Edd Mann Developer

Transferring Files using SSH and SCP

When you are managing multiple servers on a daily basis it pays off to invest some time in picking up a few techniques to get jobs finished quicker. Below are a couple of the commands I use frequently when handling files and directories via SSH and SCP.


I am sure you are familiar with SSH (Secure Shell), I spend most of my day-to-day work-life with a remote connection open. Thanks to the Unix philosophy, combined with other tools (commands) you are able to expand the single focused functionality of SSH.

Execute Remote Commands

Using SSH you are able to supply an arbitrary command you wish to execute on a remote server. Below are a couple of useful commands I use to monitor multiple facets of the server. Adding these commands via an alias in your dotfiles, could shave of a couple more key-presses a day.

$ ssh user@host 'uptime' # check uptime
$ ssh user@host 'df -h' # check disk usage

Basic File Transfers

There are many ways of copying over file contents to and from a remote server, the most basic of which is piping ‘cat’ commands. Below details an example of copying the contents of a local file to a remote location, taking advantage of the SSH capabilities highlighted in the first example. The second example completes the inverse operation, bringing down a file from a remote location.

$ cat /file/on/local | ssh user@host 'cat > /file/on/remote' # local to remote
$ ssh user@host 'cat /file/on/remote' > /file/on/local # remote to local

If you do not desire to copy across the full contents of a file and only require a single line to be appended to a remote file, the below example will complete this action. The use of single quotes is by no coincidence, they are required for the supplied exclamation mark, preventing Bash string expansion.

$ echo 'Hello, world!' | ssh user@host 'cat >> /file/on/remote' # append line to remote

File Comparison

Even with the addition of a VCS like Git in my workflow, comparing deployed files with local copies is still a great tool to have. Below is a command which compares the contents of a remote file with a supplied local file.

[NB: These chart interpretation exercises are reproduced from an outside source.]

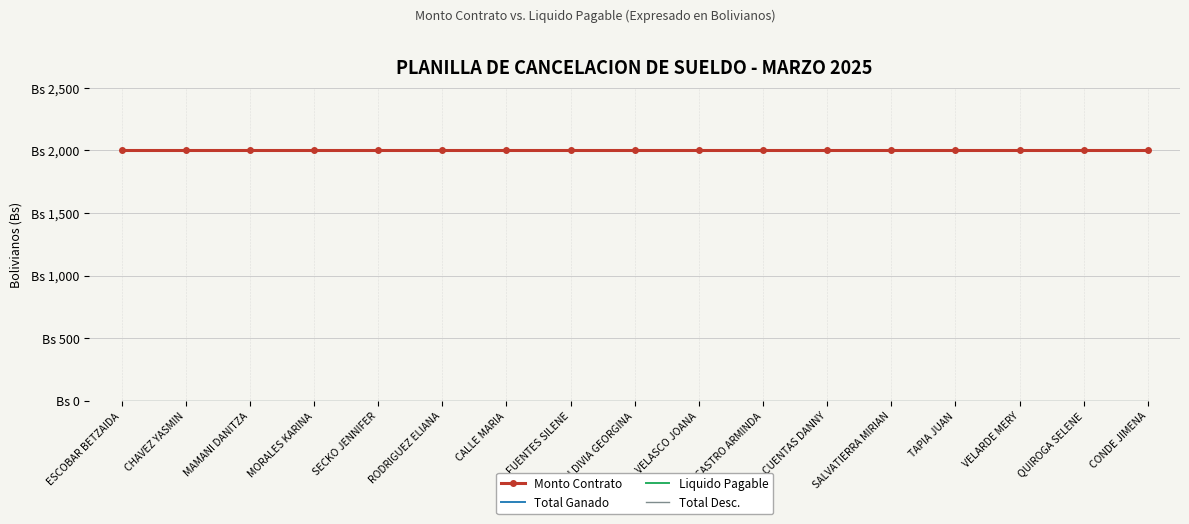

Between RODRIGUEZ ELIANA and CHAVEZ YASMIN, which is larger?

RODRIGUEZ ELIANA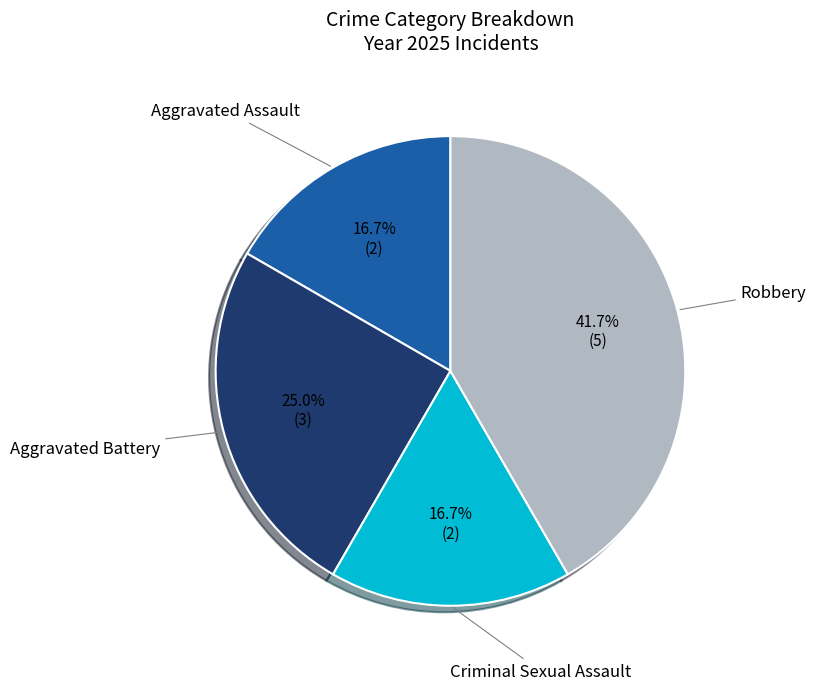

How many segments does this pie chart have?

4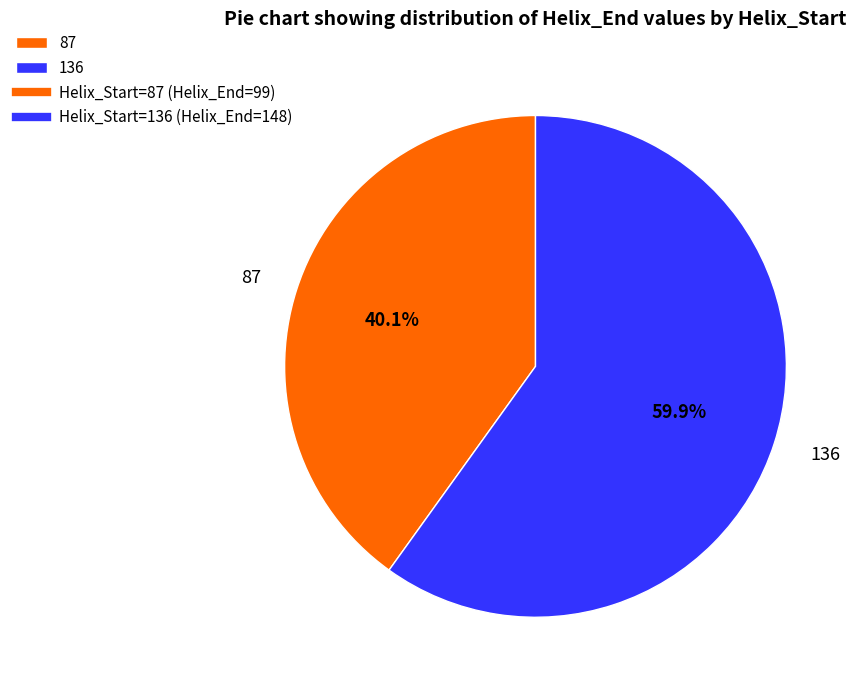

What is the majority slice?

136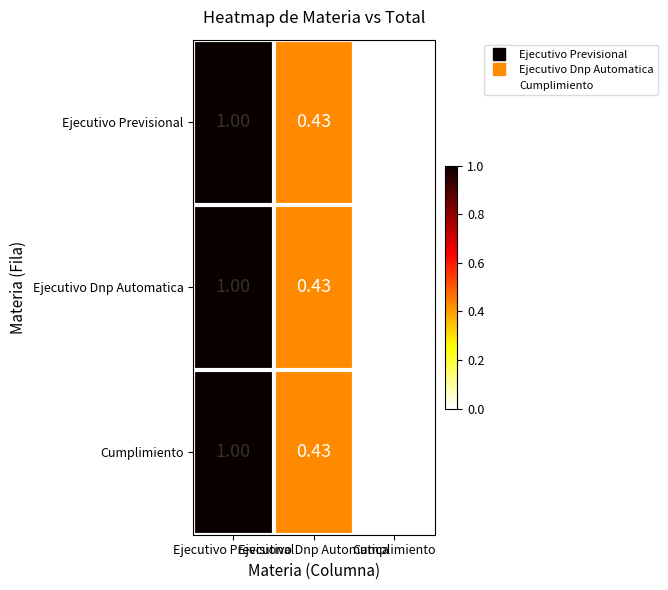

Count the number of categories in the chart.

3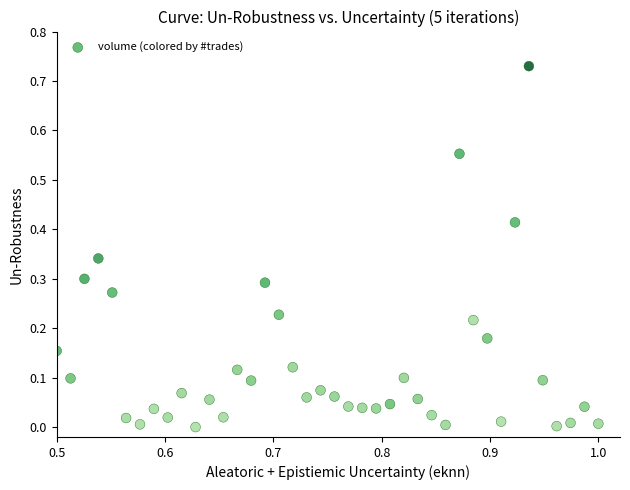

What is the range of X values (max minus min)?

0.5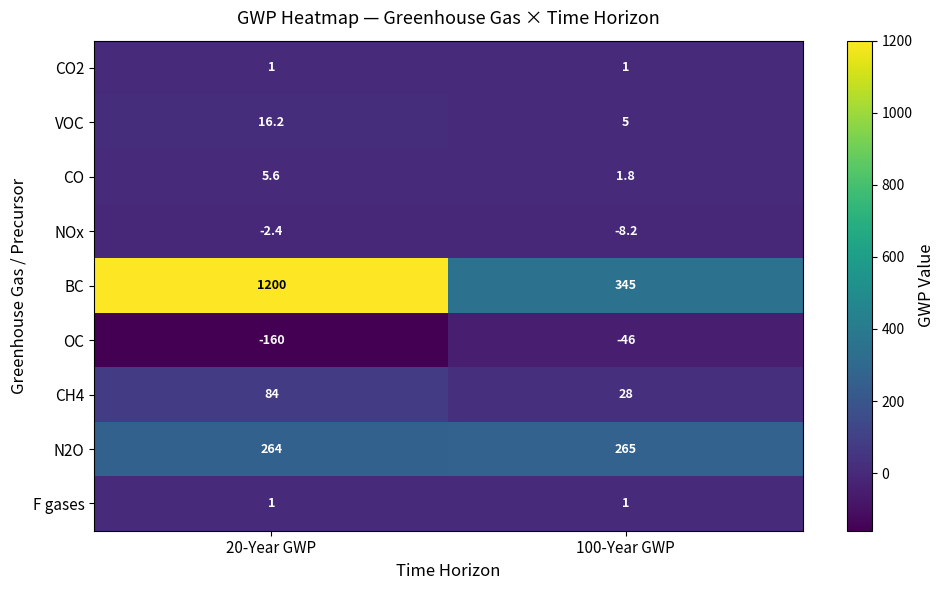

The value of CH4 at 100-Year GWP is 14.6. True or false?

False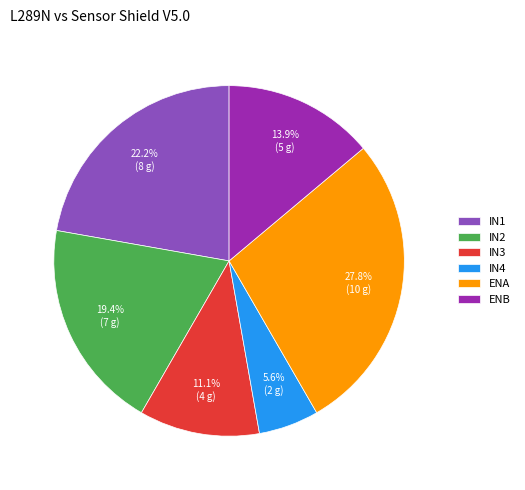

Is it true that IN3 is 11% of the pie?

True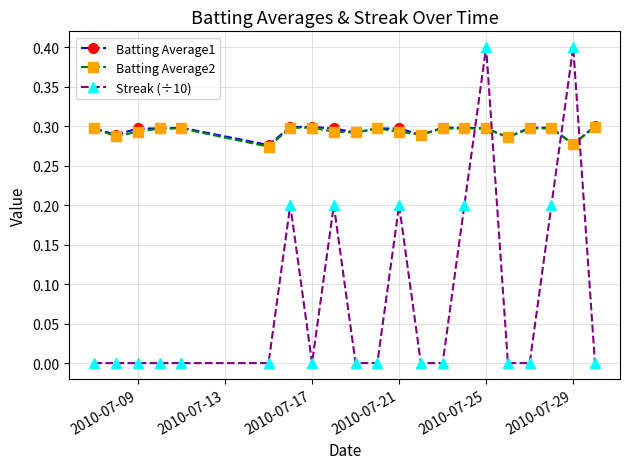

True or false: Streak (÷10) has more than 2 interior local peaks.

True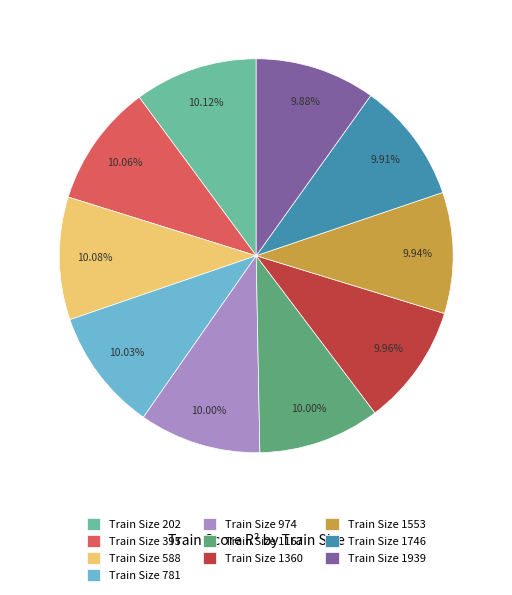

Is the sum of Train Size 202 and Train Size 588 greater than half?

No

$ ssh user@host 'cat /file/on/remote' | diff /file/on/local -


Sometimes you need a little more control over how and what files you wish to transfer, this is when SCP (Secure copy) can help. The tool can be abstractly considered ‘cp’ with added SSH protocol support.

Transferring Files

Similar to the examples shown for basic SSH file transfers, you can use the following commands to copy between local and remote locations.

$ scp /file/on/local user@host:/file/on/remote # local to remote
$ scp user@host:/file/on/remote /file/on/local # remote to local

You also have the capability to transfer files between two different remote location, I have found this useful in multi-server distributed setups.

$ scp user@host1:/file/on/remote user@host2:/file/on/remote # copy between remotes

Transferring Directories

Transferring directories between local and remote locations is similar to the single file actions, differing with the addition of the ‘-r’ recursive flag.

$ scp -r /dir/on/local user@host:/dir/on/remote # local to remote
$ scp -r user@host:/dir/on/remote /dir/on/local # remote to local

Limit Bandwidth Usage

SCP also adds support to limit the bandwidth available to the transfer. In a similar fashion to recursively transferring directory files, all is a required is a ‘-l’ flag and limit value supplied in kbit/s.

$ scp -l 56 user@host:/file/on/remote /file/on/local # remote to local @ 56kbps

Change Transfer Encryption

By default SCP uses AES-128 to encrypt the data transferred, which though secure, can result in slow transfers in large instances. Weighing up each transfer on a separate security bases, you are able to speed up a transfer by using an alternative, weaker encryption like Blowfish or RC4.